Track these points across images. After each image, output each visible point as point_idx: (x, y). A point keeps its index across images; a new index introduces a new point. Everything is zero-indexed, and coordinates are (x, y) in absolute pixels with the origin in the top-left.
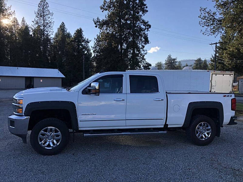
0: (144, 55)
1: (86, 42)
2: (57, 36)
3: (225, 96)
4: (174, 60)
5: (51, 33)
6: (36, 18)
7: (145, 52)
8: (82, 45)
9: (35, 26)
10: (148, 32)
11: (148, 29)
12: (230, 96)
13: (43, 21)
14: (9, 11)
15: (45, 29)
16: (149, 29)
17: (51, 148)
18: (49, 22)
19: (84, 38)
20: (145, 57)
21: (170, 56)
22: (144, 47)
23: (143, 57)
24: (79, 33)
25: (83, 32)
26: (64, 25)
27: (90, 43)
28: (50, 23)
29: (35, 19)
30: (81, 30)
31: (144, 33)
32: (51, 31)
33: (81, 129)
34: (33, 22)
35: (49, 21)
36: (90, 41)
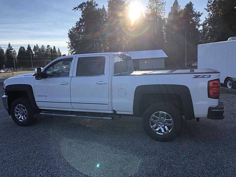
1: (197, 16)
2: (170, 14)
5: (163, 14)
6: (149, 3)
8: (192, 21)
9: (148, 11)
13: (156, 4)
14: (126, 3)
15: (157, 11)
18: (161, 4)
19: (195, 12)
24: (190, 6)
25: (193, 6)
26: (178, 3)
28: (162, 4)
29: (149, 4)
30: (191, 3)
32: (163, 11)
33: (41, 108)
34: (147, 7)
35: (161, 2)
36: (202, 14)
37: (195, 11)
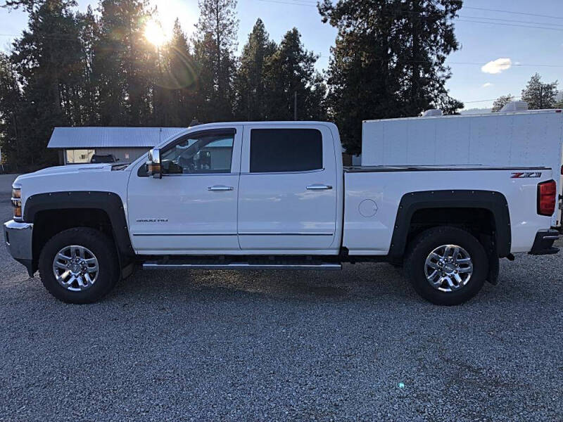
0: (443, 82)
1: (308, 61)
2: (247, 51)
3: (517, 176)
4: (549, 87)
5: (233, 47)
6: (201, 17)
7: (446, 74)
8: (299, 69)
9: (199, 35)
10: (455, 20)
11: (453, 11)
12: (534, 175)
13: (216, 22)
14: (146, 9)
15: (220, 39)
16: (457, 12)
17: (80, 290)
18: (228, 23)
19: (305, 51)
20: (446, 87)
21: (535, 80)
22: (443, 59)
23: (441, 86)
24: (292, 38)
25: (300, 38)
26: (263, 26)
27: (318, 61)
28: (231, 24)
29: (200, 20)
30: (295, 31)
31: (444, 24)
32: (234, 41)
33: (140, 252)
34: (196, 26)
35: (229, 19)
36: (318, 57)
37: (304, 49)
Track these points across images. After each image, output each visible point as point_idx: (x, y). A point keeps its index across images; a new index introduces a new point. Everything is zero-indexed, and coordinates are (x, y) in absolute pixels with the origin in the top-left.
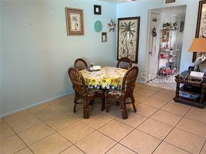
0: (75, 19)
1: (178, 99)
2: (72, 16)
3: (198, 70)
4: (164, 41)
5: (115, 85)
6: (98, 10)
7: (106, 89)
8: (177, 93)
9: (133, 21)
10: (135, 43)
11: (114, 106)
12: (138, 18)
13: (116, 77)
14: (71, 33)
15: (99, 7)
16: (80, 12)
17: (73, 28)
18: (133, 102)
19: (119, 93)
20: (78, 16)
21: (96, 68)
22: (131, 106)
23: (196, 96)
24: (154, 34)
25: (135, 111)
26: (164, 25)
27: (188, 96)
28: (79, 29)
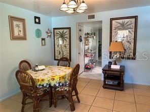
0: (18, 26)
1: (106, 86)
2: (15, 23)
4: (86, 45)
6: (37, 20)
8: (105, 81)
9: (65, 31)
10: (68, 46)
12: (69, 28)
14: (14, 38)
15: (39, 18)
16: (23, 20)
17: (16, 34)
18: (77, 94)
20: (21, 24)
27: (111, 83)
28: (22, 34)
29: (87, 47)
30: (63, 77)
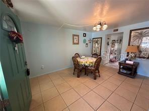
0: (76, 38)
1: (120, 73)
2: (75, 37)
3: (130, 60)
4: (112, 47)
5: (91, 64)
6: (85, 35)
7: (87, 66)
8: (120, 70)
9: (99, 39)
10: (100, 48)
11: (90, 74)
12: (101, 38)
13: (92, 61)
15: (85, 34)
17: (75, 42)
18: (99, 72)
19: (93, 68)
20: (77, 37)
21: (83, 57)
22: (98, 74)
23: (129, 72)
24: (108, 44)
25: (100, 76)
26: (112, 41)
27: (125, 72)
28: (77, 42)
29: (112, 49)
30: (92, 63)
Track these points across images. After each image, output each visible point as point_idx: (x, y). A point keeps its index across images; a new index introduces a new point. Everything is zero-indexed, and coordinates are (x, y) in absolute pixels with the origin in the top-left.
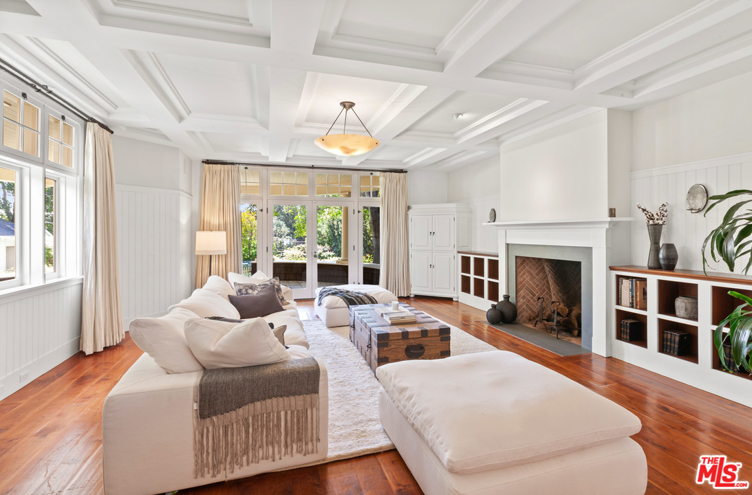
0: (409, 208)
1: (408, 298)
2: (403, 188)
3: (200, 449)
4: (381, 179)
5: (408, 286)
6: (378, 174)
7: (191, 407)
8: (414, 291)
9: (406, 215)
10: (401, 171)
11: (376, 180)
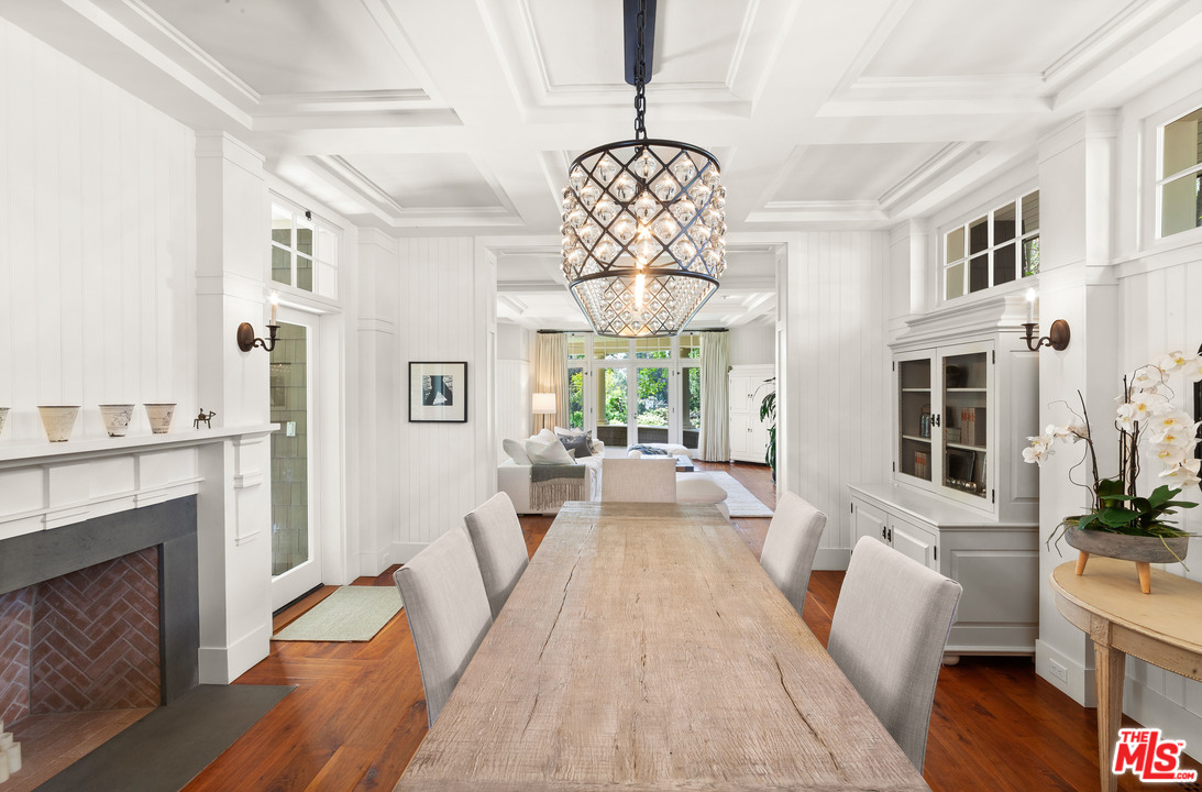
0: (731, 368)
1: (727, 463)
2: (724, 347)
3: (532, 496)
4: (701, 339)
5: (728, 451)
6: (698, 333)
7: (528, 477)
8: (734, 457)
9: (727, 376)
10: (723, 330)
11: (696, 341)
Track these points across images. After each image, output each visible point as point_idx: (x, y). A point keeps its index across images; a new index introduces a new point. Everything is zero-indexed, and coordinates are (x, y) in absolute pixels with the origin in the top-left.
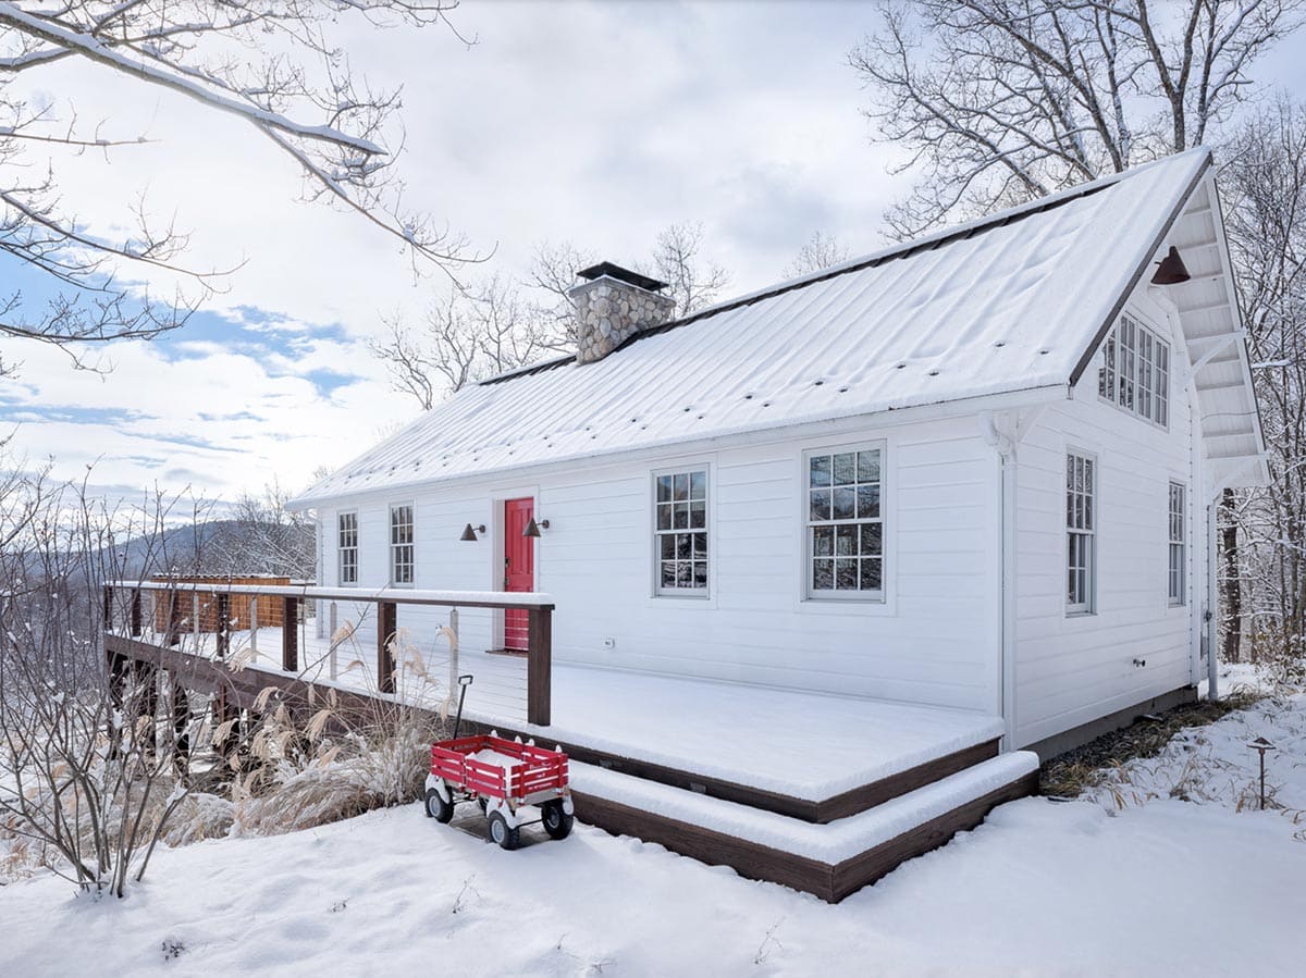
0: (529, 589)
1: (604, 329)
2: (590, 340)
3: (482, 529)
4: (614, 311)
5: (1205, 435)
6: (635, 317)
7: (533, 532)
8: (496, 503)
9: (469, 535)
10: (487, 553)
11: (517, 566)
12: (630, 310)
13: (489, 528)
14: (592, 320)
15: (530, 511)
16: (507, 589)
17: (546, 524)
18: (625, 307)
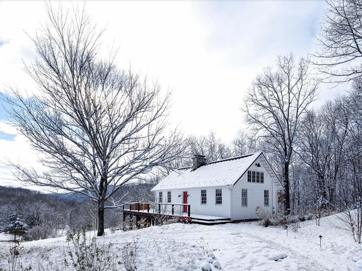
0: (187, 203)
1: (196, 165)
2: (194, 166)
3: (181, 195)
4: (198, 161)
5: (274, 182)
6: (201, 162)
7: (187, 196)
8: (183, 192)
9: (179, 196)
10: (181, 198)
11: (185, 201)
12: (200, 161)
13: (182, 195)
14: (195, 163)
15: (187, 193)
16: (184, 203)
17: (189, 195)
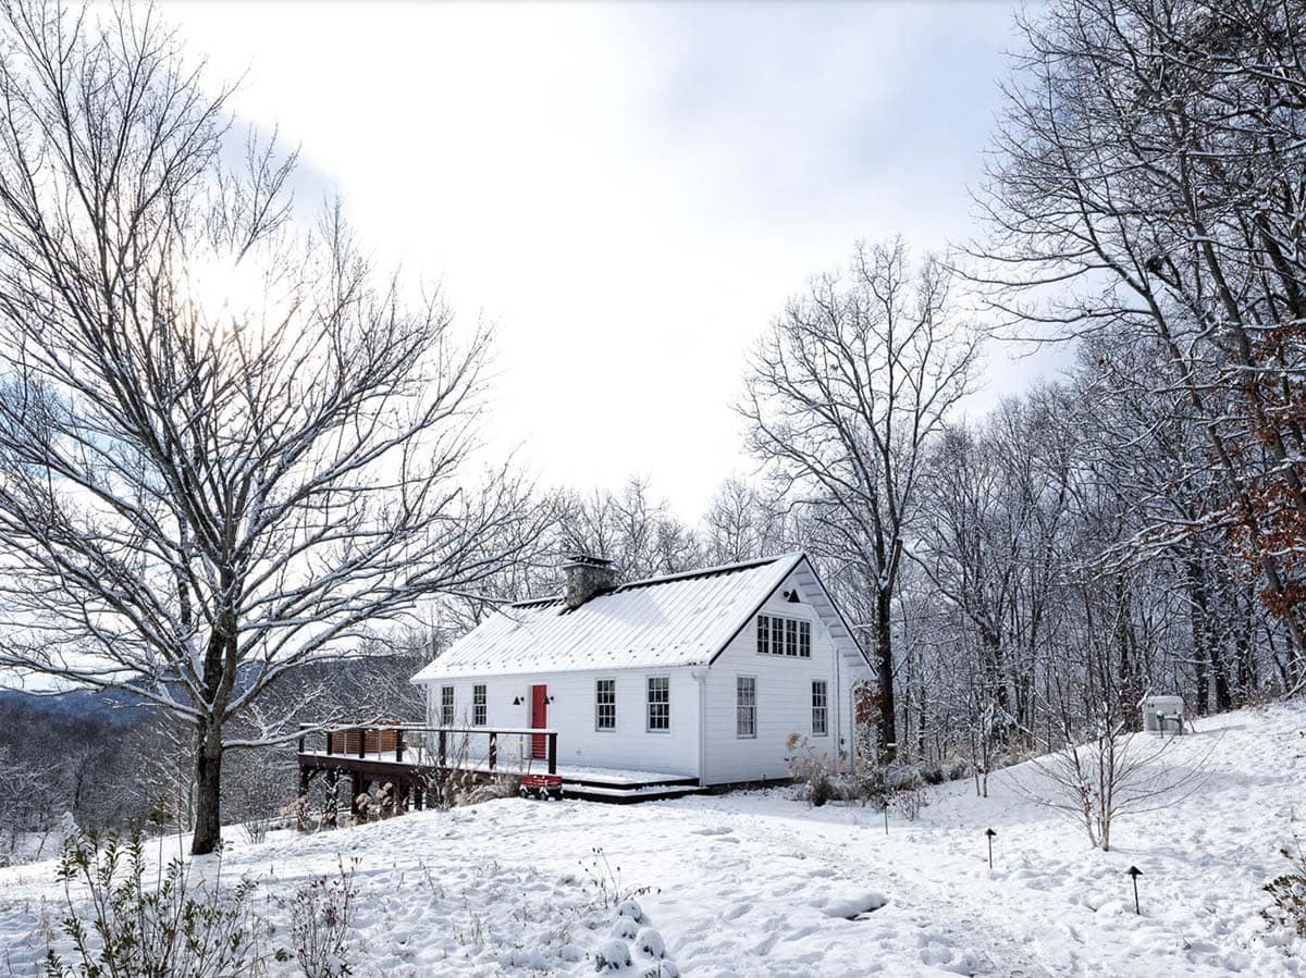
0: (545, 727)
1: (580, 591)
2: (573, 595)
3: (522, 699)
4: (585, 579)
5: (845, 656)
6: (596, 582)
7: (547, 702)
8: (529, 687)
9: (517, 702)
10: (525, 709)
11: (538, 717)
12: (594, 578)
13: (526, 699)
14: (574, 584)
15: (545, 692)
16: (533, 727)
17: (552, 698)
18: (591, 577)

# Required action
Write out the data precisely as given, excluding the pictures.

# Solution to this exercise
Track these points across images. After each image, output each visible point as point_idx: (x, y). A point keeps its index across images; a new index introduces a new point. Everything is zero-indexed, and coordinates are (x, y) in absolute pixels with the origin in the top-left.
0: (144, 55)
1: (86, 42)
2: (57, 36)
3: (225, 96)
4: (174, 60)
5: (51, 33)
6: (36, 18)
7: (145, 52)
8: (82, 45)
9: (35, 26)
10: (148, 32)
11: (148, 29)
12: (230, 96)
13: (43, 21)
14: (9, 11)
15: (45, 29)
16: (149, 29)
17: (51, 148)
18: (49, 22)
19: (84, 38)
20: (145, 57)
21: (170, 56)
22: (144, 47)
23: (143, 57)
24: (79, 33)
25: (83, 32)
26: (64, 25)
27: (90, 43)
28: (50, 23)
29: (35, 19)
30: (81, 30)
31: (144, 33)
32: (51, 31)
33: (81, 129)
34: (33, 22)
35: (49, 21)
36: (90, 41)
1: (197, 16)
2: (170, 14)
5: (163, 14)
6: (149, 3)
8: (192, 21)
9: (148, 11)
13: (156, 4)
14: (126, 3)
15: (157, 11)
18: (161, 4)
19: (195, 12)
24: (190, 6)
25: (193, 6)
26: (178, 3)
28: (162, 4)
29: (149, 4)
30: (191, 3)
32: (163, 11)
33: (41, 108)
34: (147, 7)
35: (161, 2)
36: (202, 14)
37: (195, 11)
0: (443, 82)
1: (308, 61)
2: (247, 51)
3: (517, 176)
4: (549, 87)
5: (233, 47)
6: (201, 17)
7: (446, 74)
8: (299, 69)
9: (199, 35)
10: (455, 20)
11: (453, 11)
12: (534, 175)
13: (216, 22)
14: (146, 9)
15: (220, 39)
16: (457, 12)
17: (80, 290)
18: (228, 23)
19: (305, 51)
20: (446, 87)
21: (535, 80)
22: (443, 59)
23: (441, 86)
24: (292, 38)
25: (300, 38)
26: (263, 26)
27: (318, 61)
28: (231, 24)
29: (200, 20)
30: (295, 31)
31: (444, 24)
32: (234, 41)
33: (140, 252)
34: (196, 26)
35: (229, 19)
36: (318, 57)
37: (304, 49)
Track these points across images. After each image, output each visible point as point_idx: (x, y). A point keeps its index across images; a new index introduces a new point. Everything is zero-indexed, and coordinates are (x, y) in absolute pixels with the origin in the top-left.
0: (75, 19)
1: (178, 99)
2: (72, 16)
3: (198, 70)
4: (164, 41)
5: (115, 85)
6: (98, 10)
7: (106, 89)
8: (177, 93)
9: (133, 21)
10: (135, 43)
11: (114, 106)
12: (138, 18)
13: (116, 77)
14: (71, 33)
15: (99, 7)
16: (80, 12)
17: (73, 28)
18: (133, 102)
19: (119, 93)
20: (78, 16)
21: (96, 68)
22: (131, 106)
23: (196, 96)
24: (154, 34)
25: (135, 111)
26: (164, 25)
27: (188, 96)
28: (79, 29)
0: (18, 26)
1: (106, 86)
2: (15, 23)
4: (86, 45)
6: (37, 20)
8: (105, 81)
9: (65, 31)
10: (68, 46)
12: (69, 28)
14: (14, 38)
15: (39, 18)
16: (23, 20)
17: (16, 34)
18: (77, 94)
20: (21, 24)
27: (111, 83)
28: (22, 34)
29: (87, 47)
30: (63, 77)
0: (76, 38)
1: (120, 73)
2: (75, 37)
3: (130, 60)
4: (112, 47)
5: (91, 64)
6: (85, 35)
7: (87, 66)
8: (120, 70)
9: (99, 39)
10: (100, 48)
11: (90, 74)
12: (101, 38)
13: (92, 61)
15: (85, 34)
17: (75, 42)
18: (99, 72)
19: (93, 68)
20: (77, 37)
21: (83, 57)
22: (98, 74)
23: (129, 72)
24: (108, 44)
25: (100, 76)
26: (112, 41)
27: (125, 72)
28: (77, 42)
29: (112, 49)
30: (92, 63)
Track these points across images. After each image, output each visible point as point_idx: (x, y). A point keeps its index across images; a new index introduces a new point. Everything is zero-indexed, and coordinates are (x, y) in absolute pixels with the origin in the top-left.
0: (409, 208)
1: (408, 298)
2: (403, 188)
3: (200, 449)
4: (381, 179)
5: (408, 286)
6: (378, 174)
7: (191, 407)
8: (414, 291)
9: (406, 215)
10: (401, 171)
11: (376, 180)
0: (731, 368)
1: (727, 463)
2: (724, 347)
3: (532, 496)
4: (701, 339)
5: (728, 451)
6: (698, 333)
7: (528, 477)
8: (734, 457)
9: (727, 376)
10: (723, 330)
11: (696, 341)
Track these points across images. After each image, output each visible point as point_idx: (x, y). A point keeps its index across images; a new index introduces a new point. Everything is zero-indexed, and coordinates are (x, y) in absolute pixels with the origin in the top-left.
0: (529, 589)
1: (604, 329)
2: (590, 340)
3: (482, 529)
4: (614, 311)
5: (1205, 435)
6: (635, 317)
7: (533, 532)
8: (496, 503)
9: (469, 535)
10: (487, 553)
11: (517, 566)
12: (630, 310)
13: (489, 528)
14: (592, 320)
15: (530, 511)
16: (507, 589)
17: (546, 524)
18: (625, 307)
0: (187, 203)
1: (196, 165)
2: (194, 166)
3: (181, 195)
4: (198, 161)
5: (274, 182)
6: (201, 162)
7: (187, 196)
8: (183, 192)
9: (179, 196)
10: (181, 198)
11: (185, 201)
12: (200, 161)
13: (182, 195)
14: (195, 163)
15: (187, 193)
16: (184, 203)
17: (189, 195)
0: (545, 727)
1: (580, 591)
2: (573, 595)
3: (522, 699)
4: (585, 579)
5: (845, 656)
6: (596, 582)
7: (547, 702)
8: (529, 687)
9: (517, 702)
10: (525, 709)
11: (538, 717)
12: (594, 578)
13: (526, 699)
14: (574, 584)
15: (545, 692)
16: (533, 727)
17: (552, 698)
18: (591, 577)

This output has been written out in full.